Early in the third the Flames re-took the lead with two goals in 17 seconds coming courtesy of Tyler Toffoli and Trevor Lewis. A 4-2 lead in the third was something the Flames of last year had no problem putting away, but not on this night. Seattle got one back on the powerplay with Daniel Sprong finishing a nice bit of passing, but it was their fourth goal on an egregious turnover by Kadri to Yanni Gourde that changed the game.

He simply either didn’t see or lost track of the one forechecker who stripped him at the Flames blue line as the PP was attempting to rush into the attacking zone, and Gourde buried it on the breakaway.

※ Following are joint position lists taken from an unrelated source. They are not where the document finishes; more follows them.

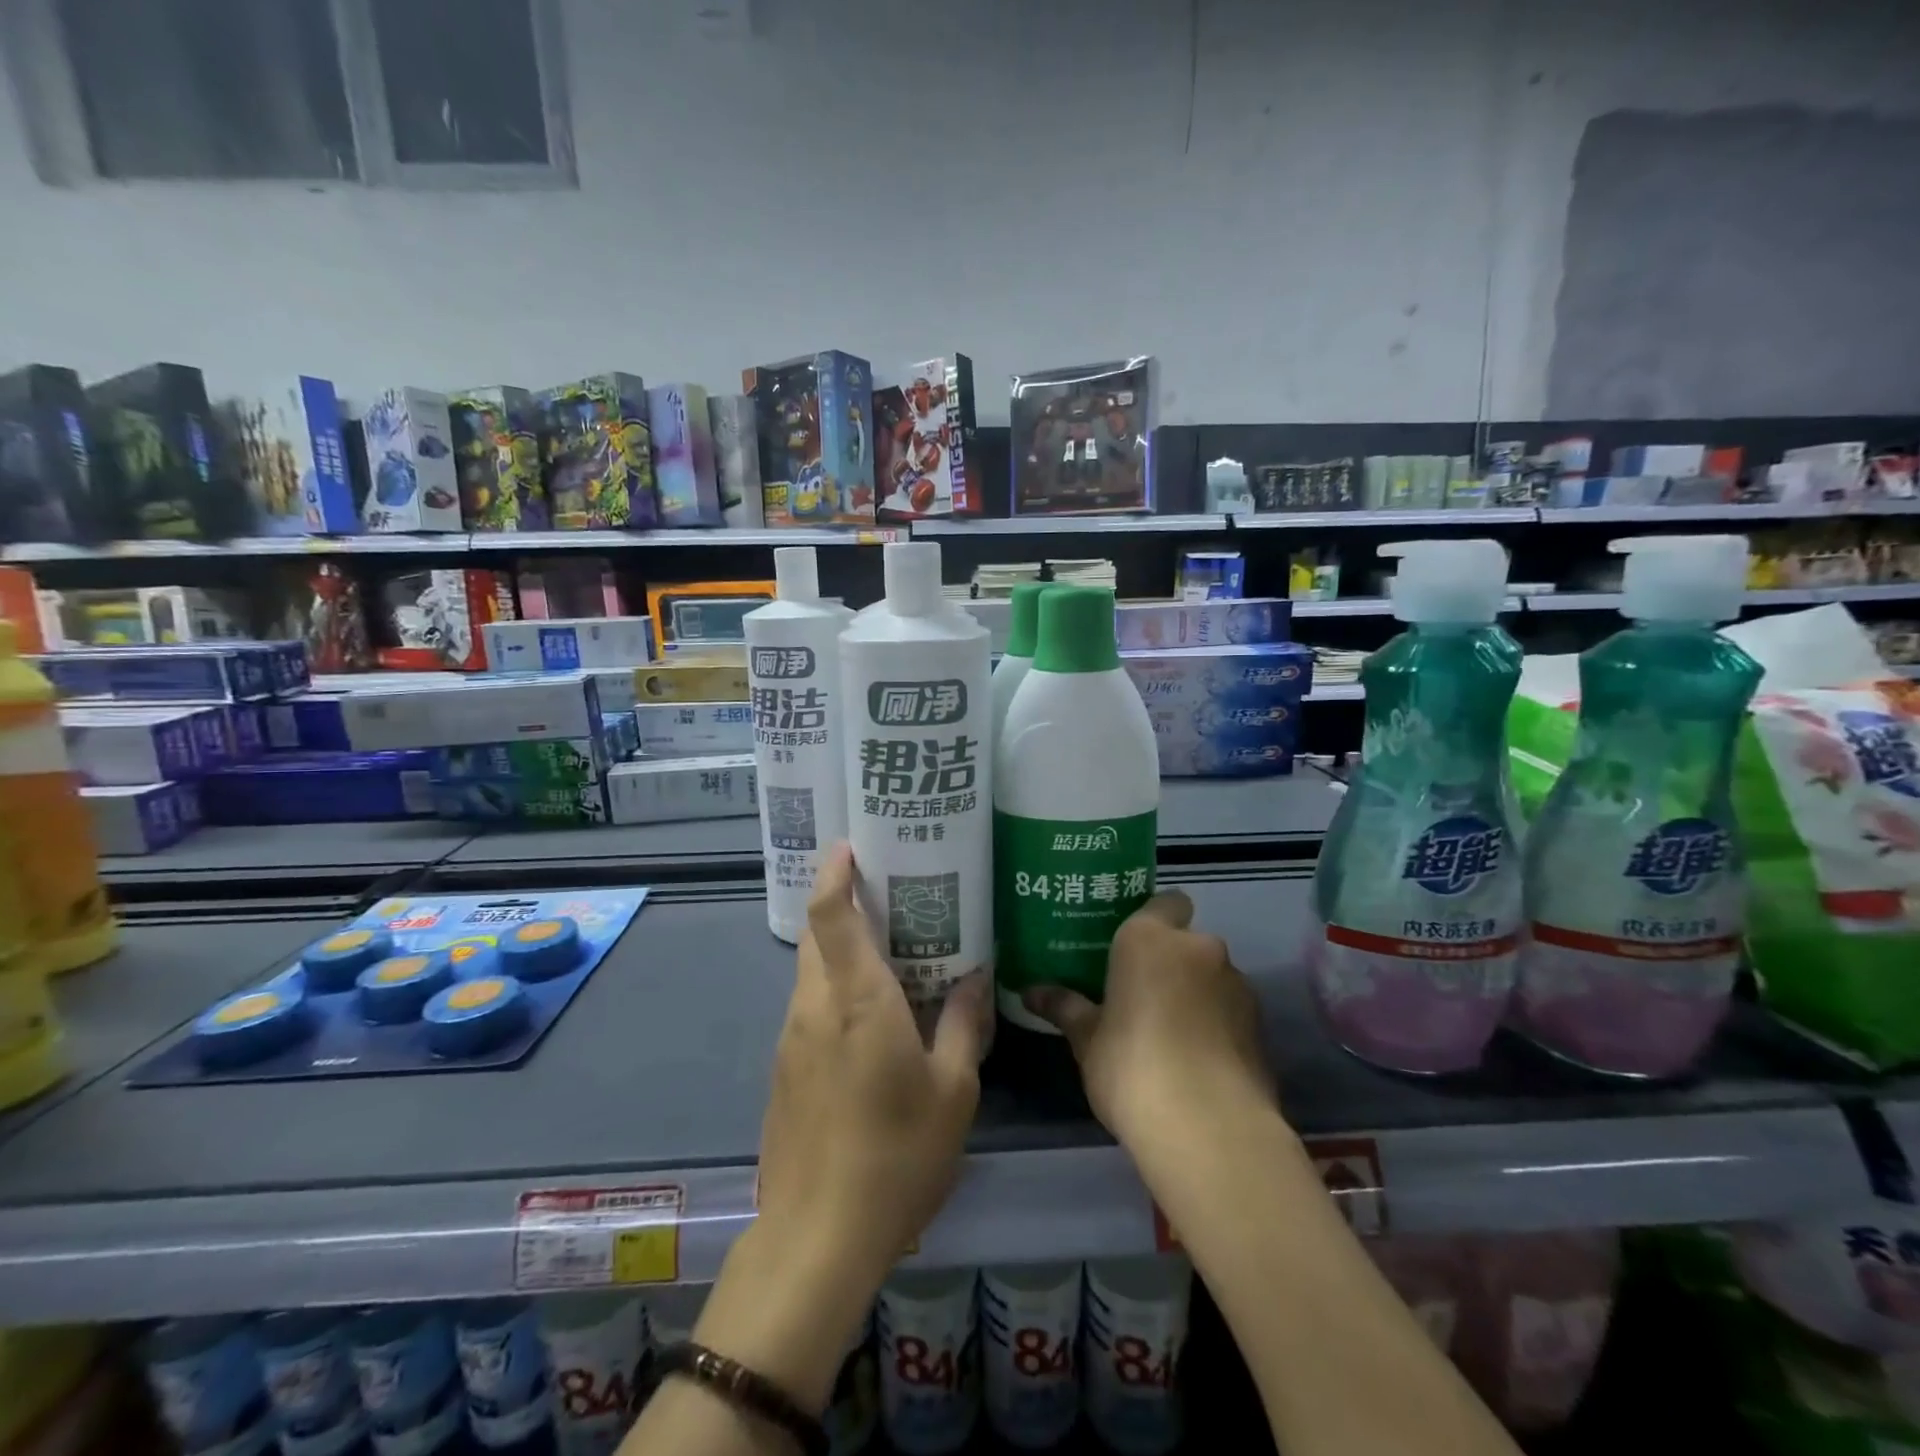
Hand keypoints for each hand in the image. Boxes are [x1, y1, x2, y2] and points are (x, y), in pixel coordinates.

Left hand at [755, 842, 990, 1287]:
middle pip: (816, 936)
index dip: (834, 874)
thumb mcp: (953, 1090)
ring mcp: (791, 1040)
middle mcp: (814, 1007)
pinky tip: (871, 1020)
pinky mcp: (783, 1071)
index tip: (850, 846)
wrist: (816, 1239)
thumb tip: (976, 976)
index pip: (830, 915)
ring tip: (889, 955)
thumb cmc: (896, 1156)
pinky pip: (809, 1008)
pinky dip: (834, 992)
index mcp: (857, 1000)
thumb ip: (964, 1024)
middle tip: (890, 898)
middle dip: (843, 906)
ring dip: (840, 952)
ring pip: (810, 972)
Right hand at [1023, 891, 1273, 1143]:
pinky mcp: (1261, 1026)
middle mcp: (1199, 948)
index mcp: (1150, 939)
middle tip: (1140, 997)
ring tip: (1170, 1036)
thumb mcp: (1087, 1040)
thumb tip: (1030, 992)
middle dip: (1169, 964)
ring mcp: (1237, 985)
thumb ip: (1065, 1008)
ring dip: (1195, 994)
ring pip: (1212, 977)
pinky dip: (1217, 1026)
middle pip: (1186, 943)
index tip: (1130, 950)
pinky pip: (1231, 1011)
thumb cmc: (1131, 1067)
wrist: (1209, 1129)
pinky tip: (1198, 1062)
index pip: (1164, 902)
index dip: (1152, 921)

From there, Seattle took the lead for good on an odd man rush following a bad pinch and a terrible play from Lucic at the blue line as he wasn’t able to swat the puck from the speedy onrushing Kraken forwards. Jordan Eberle set up Matty Beniers and he finished to make it 5-4, Calgary never really sniffed the Kraken net again aside from a few not so dangerous chances.

Game Observations

  • After being very good at closing games out last year, the Flames have blown back-to-back games on home ice against a divisional opponent after holding third period leads
  • Much like the Edmonton game, it was self-inflicted wounds that caught the Flames. Seattle’s 2nd, 4th, and 5th goals came off of poor puck handling by the Flames and were completely avoidable plays
  • In particular the 2-2 goal in the second period feels like a backbreaker after the Flames were dominating the period prior to an ugly turnover from Zadorov leading to a 2-on-1
  • I don’t understand why Sutter felt the need to change all of the forward lines after one loss to Edmonton. Things just didn’t look settled tonight and ultimately it cost them two points.
  • Jonathan Huberdeau continues to struggle to settle into a role with the team. It’s not unexpected but it just seems like the fit hasn’t been found yet.
  • Dan Vladar ended up with a bad statline in this one, but he was really hung out to dry on all of Seattle’s goals. He also made a few big saves as well, and maybe you want your goalie to steal you one or two more saves on their goals, but I don’t pin this loss on him whatsoever.
  • Darryl Sutter has some serious work to do in getting his message across over the next few days as this loss really is just chalked up to sloppy hockey.

Flame of the Game

Chris Tanev (D): He was probably the only Flame who brought it from the start tonight, breaking up a number of very dangerous Seattle rushes.